Mais, en 1892, la Grèce est sur le point de faire faillite, des chantiers ferment, et Dufour quitte le pays. Après s’être impliqué dans le projet du port de Salonique, en septembre 1894, il entre avec le grade d’ingénieur « chef de section » au service d’une grande maison française de construction, La Régie générale des chemins de fer et des travaux publics, où il devait faire une grande et longue carrière internationale. Celle-ci l’amène de l’Empire ottoman à Madagascar, en Chine, où Dufour va s’illustrer dans la construction de la fameuse ligne du Yunnan reliant la Chine à l’Indochine, et en Amérique latine. Revenu en France quand la Première Guerre Mondiale éclate, Dufour constitue, une fois l’armistice signée, les Constructions générales (1919-1930), société en participation dont il a gérance, avant de terminer sa carrière comme ingénieur conseil.
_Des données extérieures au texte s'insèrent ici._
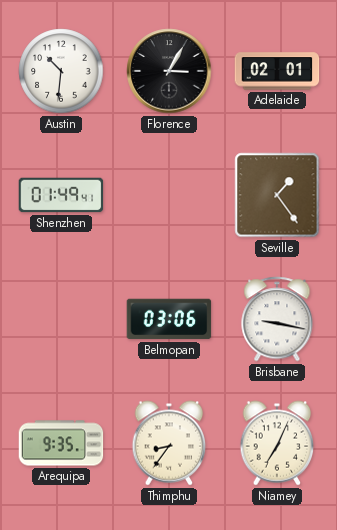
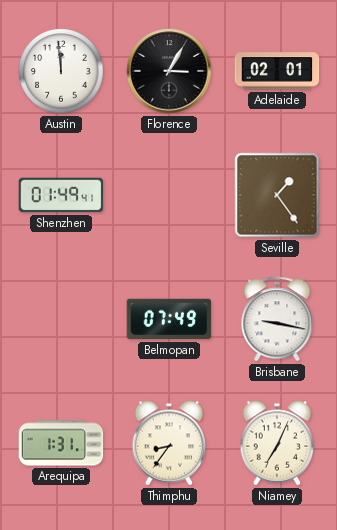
Austin: 10:31 -> 11:59
Belmopan: 03:06 -> 07:49
Arequipa: 9:35 -> 1:31
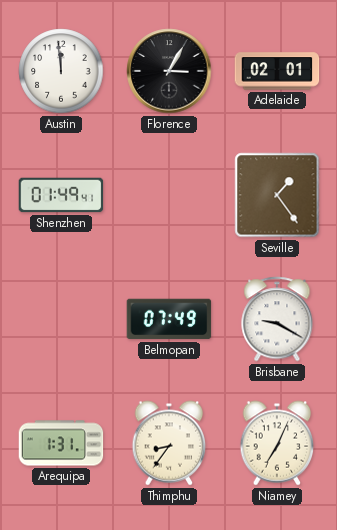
Brisbane: 9:17 -> 9:20
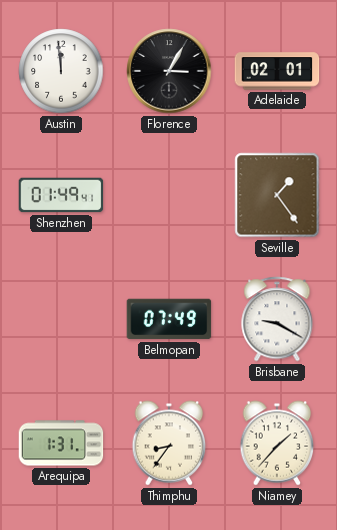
Niamey: 7:04 -> 1:37
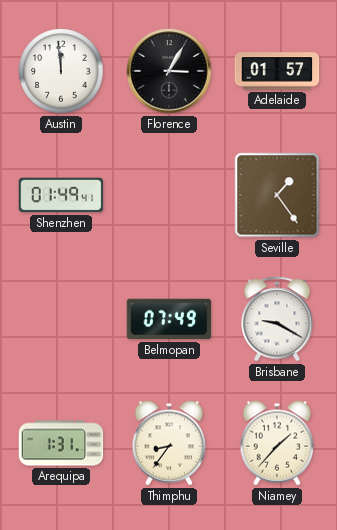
Adelaide: 02:01 -> 01:57
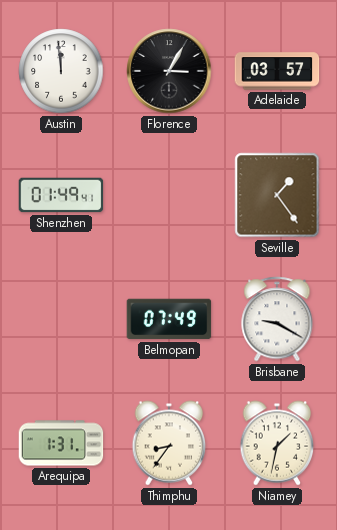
Adelaide: 01:57 -> 03:57
Niamey: 1:37 -> 1:32
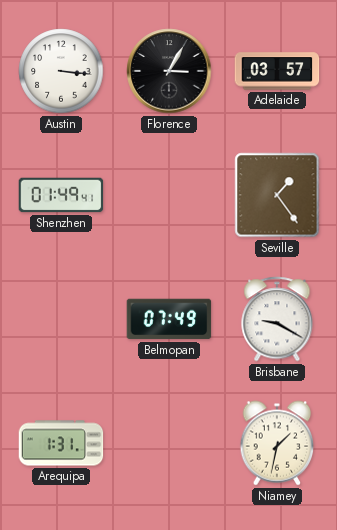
Austin: 11:59 -> 3:16
Thimphu: 8:36 -> none
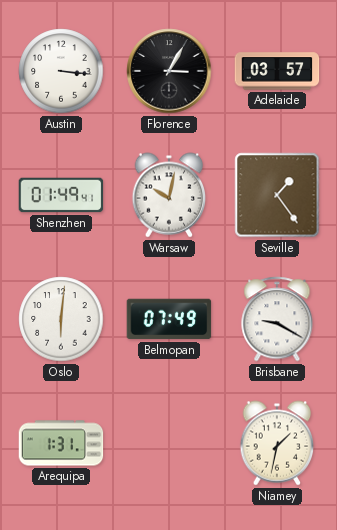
Warsaw: none -> 10:02
Oslo: none -> 6:01
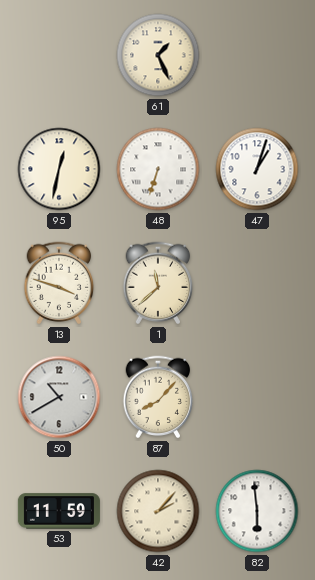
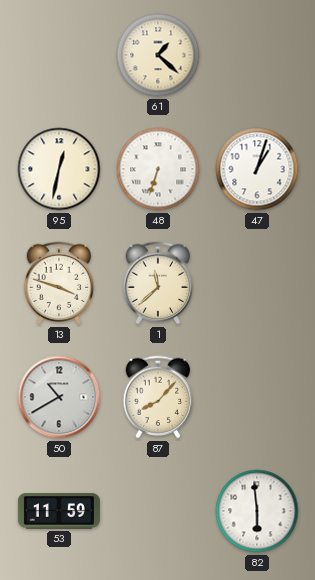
61: 1:26 -> 1:22
42: 2:07 -> none
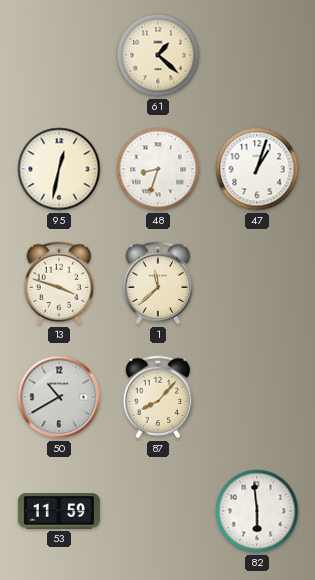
48: 6:33 -> 8:33
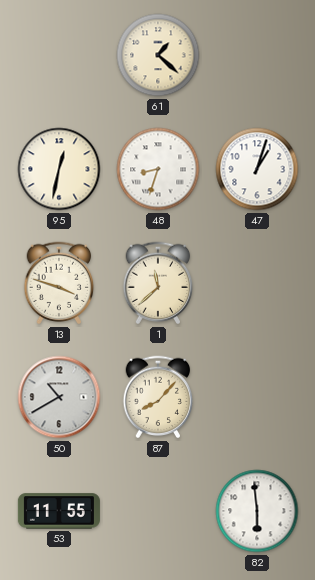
53: 11:59 -> 11:55
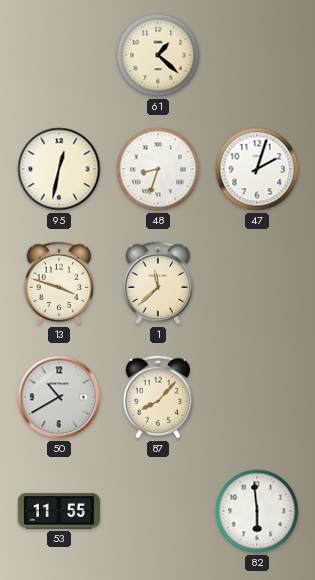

S’imposant comme grand spécialiste des chemins de fer, Dufour publie en 1922 son Cours de chemin de fer : pratique des études et de la construction plus spécialement aux colonies et en pays neufs (1922), ouvrage réédité en 1930 et résumant une carrière qui s’est étendue sur plus de quarante ans et qui a fait de l’auteur l’un des ingénieurs-entrepreneurs français parmi les plus intéressants de sa génération.